Murray, who turns 58 on Sunday, succeeds Marc Crawford, who was fired June 10, and has ties to Kings’ general manager Dean Lombardi, as the two worked together in the Philadelphia Flyers organization from 2002 to 2006.

“We are very pleased that Terry has accepted this challenge,” Lombardi said. “He has a wide range of coaching experience and he understands the importance of teaching, which is critical to the building process.”

Murray takes over a team that tied Tampa Bay with a league low 71 points last season, a task that is not lost on his general manager.

“I think this is the toughest job in the National Hockey League right now,” Lombardi said.

For his part, Murray seems excited about the prospects of having such a young group of players to send out to battle each night.

“I’m coming in to this with my eyes wide open. I know exactly what the process is, to move this along and to get this organization back on track. We have some very good young hockey players in this organization, and we’re going to get younger and we are going to bring along those young players at the right time and develop them in the right process so that they can feel success in this NHL,” he said.

The younger brother of Ottawa general manager Bryan Murray, Terry Murray has been an assistant coach with the Flyers the last four seasons and has more than 700 games of experience as an NHL head coach on his resume. The Kings have signed him to a three-year deal.

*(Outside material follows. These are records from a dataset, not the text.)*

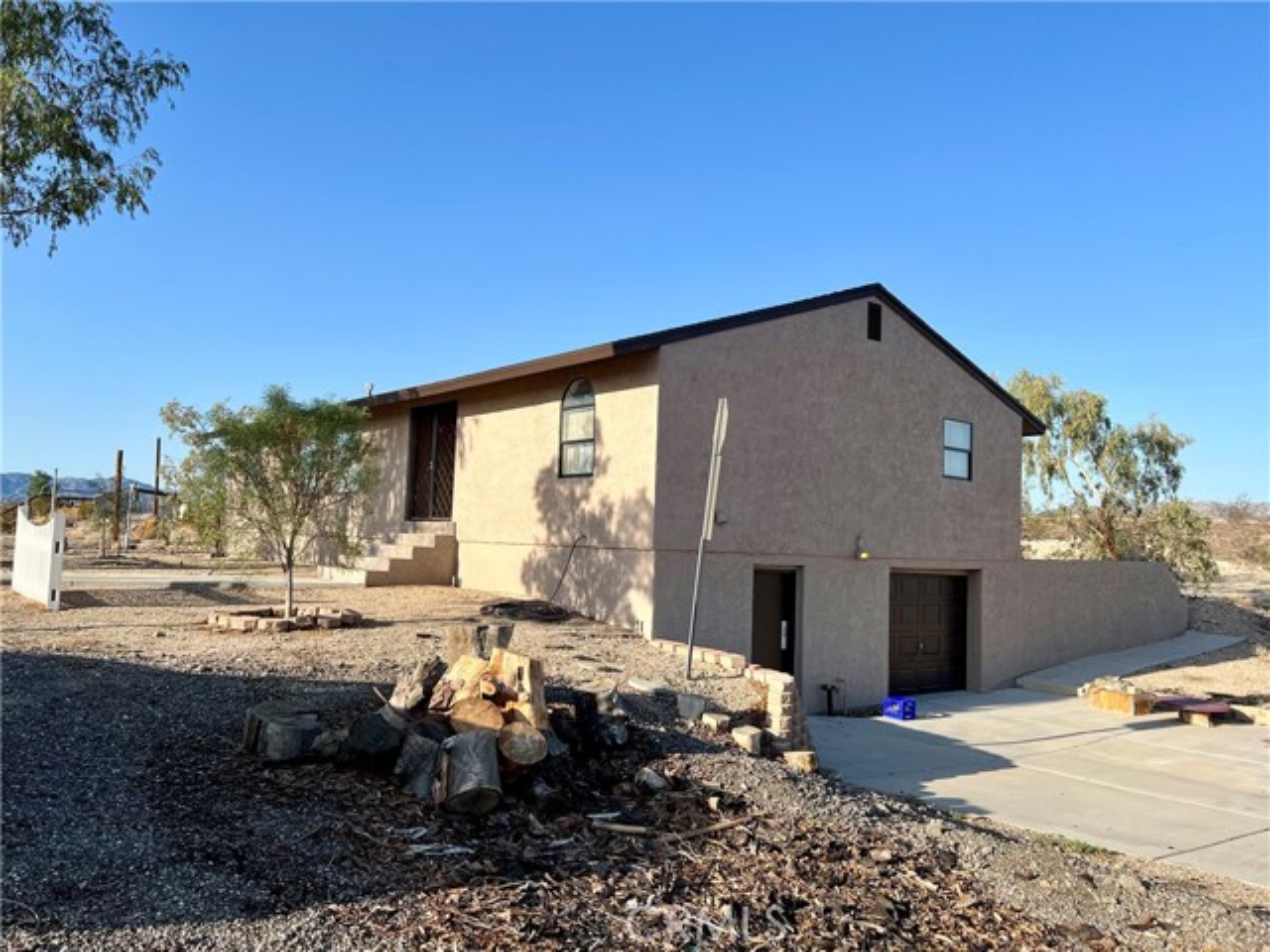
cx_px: 635
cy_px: 476
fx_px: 954
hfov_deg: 67.3
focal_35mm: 26
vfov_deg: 53.1
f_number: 1.5
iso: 50
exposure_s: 1/3257
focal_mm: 5.7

“I am very excited about this opportunity,” Murray said. “This will be my biggest challenge as a coach. There is a lot of work ahead and it will take a collective effort to execute the plan we have in place. I am looking forward to training camp and to getting the process under way.”

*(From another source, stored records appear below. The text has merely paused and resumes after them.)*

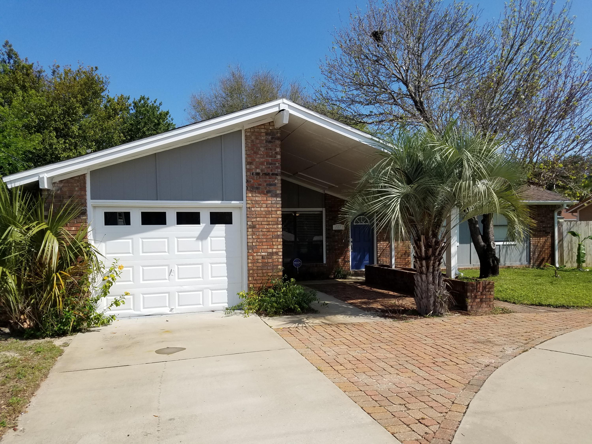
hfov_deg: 67.3
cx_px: 296
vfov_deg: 53.1
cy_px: 222
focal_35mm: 26
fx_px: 445
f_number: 1.7
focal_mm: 4.2
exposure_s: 1/3144
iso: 50
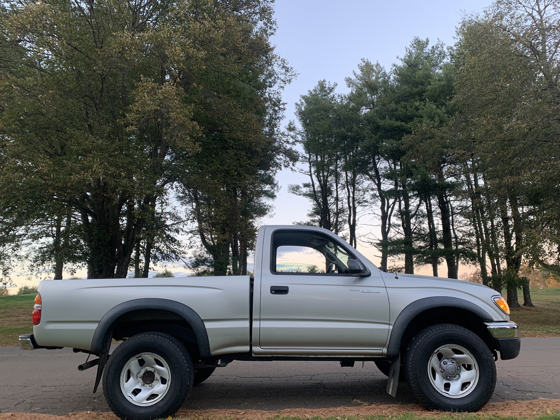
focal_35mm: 26
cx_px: 280
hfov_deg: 67.3
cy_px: 210
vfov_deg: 53.1
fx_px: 421
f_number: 1.8
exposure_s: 1/62
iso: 100
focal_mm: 4.25
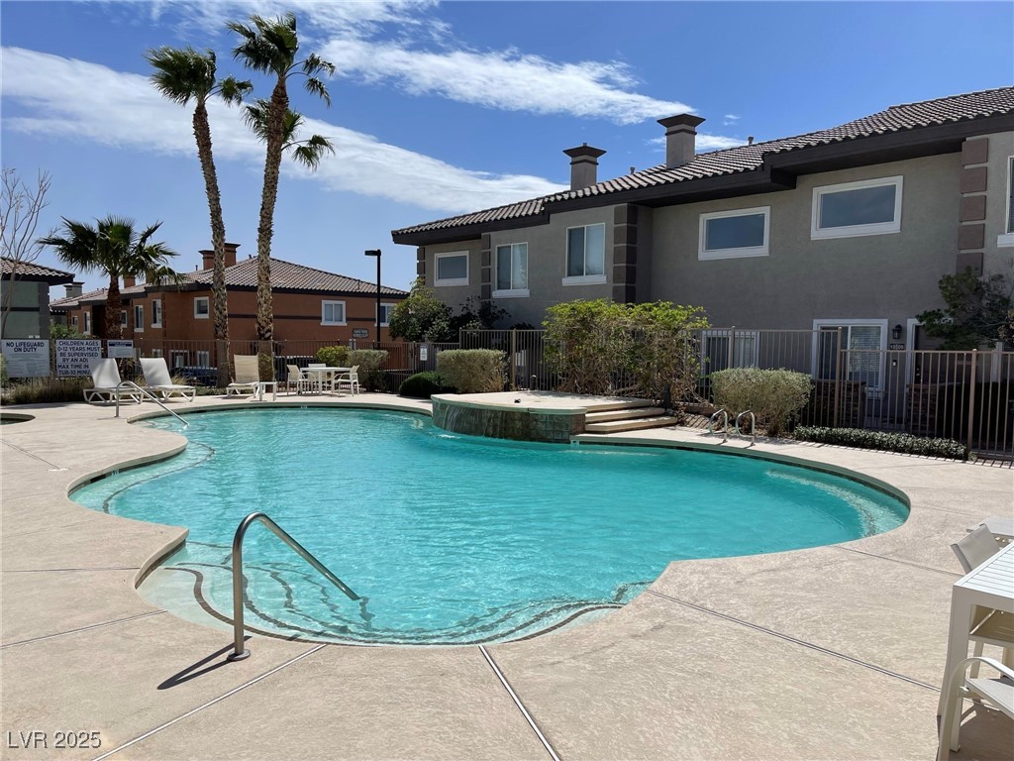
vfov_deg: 53.1
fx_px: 762
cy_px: 380
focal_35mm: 26
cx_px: 507
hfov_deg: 67.3
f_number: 1.6
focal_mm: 5.1
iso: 32
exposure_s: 1/7407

An assistant coach for the Washington Capitals from 1983-84 to 1987-88, Murray was named head coach of Washington’s AHL affiliate in Baltimore for a season and a half, starting in 1988-89 before assuming the Capitals’ head coaching duties – taking over at midseason from brother Bryan – from 1989-90 to 1993-94.

Washington made the playoffs in each of Murray’s four full seasons with the team, including a trip to the conference finals in his first season.

Murray was replaced in the middle of the 1993-94 season, as Washington sputtered to a 20-23-4 record to start the season.

He then worked the balance of that season as the head coach of the IHL’s Cincinnati Cyclones before assuming the head coaching duties of the Flyers in 1994-95, a post he held through the 1996-97 season.

The Flyers made the playoffs in all three seasons with Murray at the helm, culminating in a trip to the 1997 Stanley Cup Finals where the team was swept by the Detroit Red Wings.

Murray became embroiled in controversy when he was quoted as saying that his team was “basically in a choking situation” following a 6-1 loss in Detroit that put the Flyers in a 3-0 hole in the series. A week after Philadelphia was eliminated, Murray was fired by the team with general manager Bobby Clarke citing “problems that existed between the coach and the players.”

The Flyers kept Murray in the organization as a pro scout during the 1997-98 season, a post he held until assuming head coaching duties for the Florida Panthers during the 1998-99 season, replacing brother Bryan, who held the dual title of general manager and interim head coach at the time.

Murray led the Panthers to a 98-point season in 1999-00 with 43 wins, however the team was eliminated in the first round of the playoffs, and after Florida won only six of its first 36 games in the 2000-01 season, Murray was fired.

Murray’s NHL coaching record is 360-277-89-11. His NHL playoff coaching record is 46-43.

As a player, Murray, a defenseman, played in parts of nine NHL seasons from 1972 to 1982 for the California Golden Seals, Philadelphia, Detroit and Washington. A stay-at-home defenseman, Murray tallied four goals, 76 assists and 199 penalty minutes in 302 NHL games.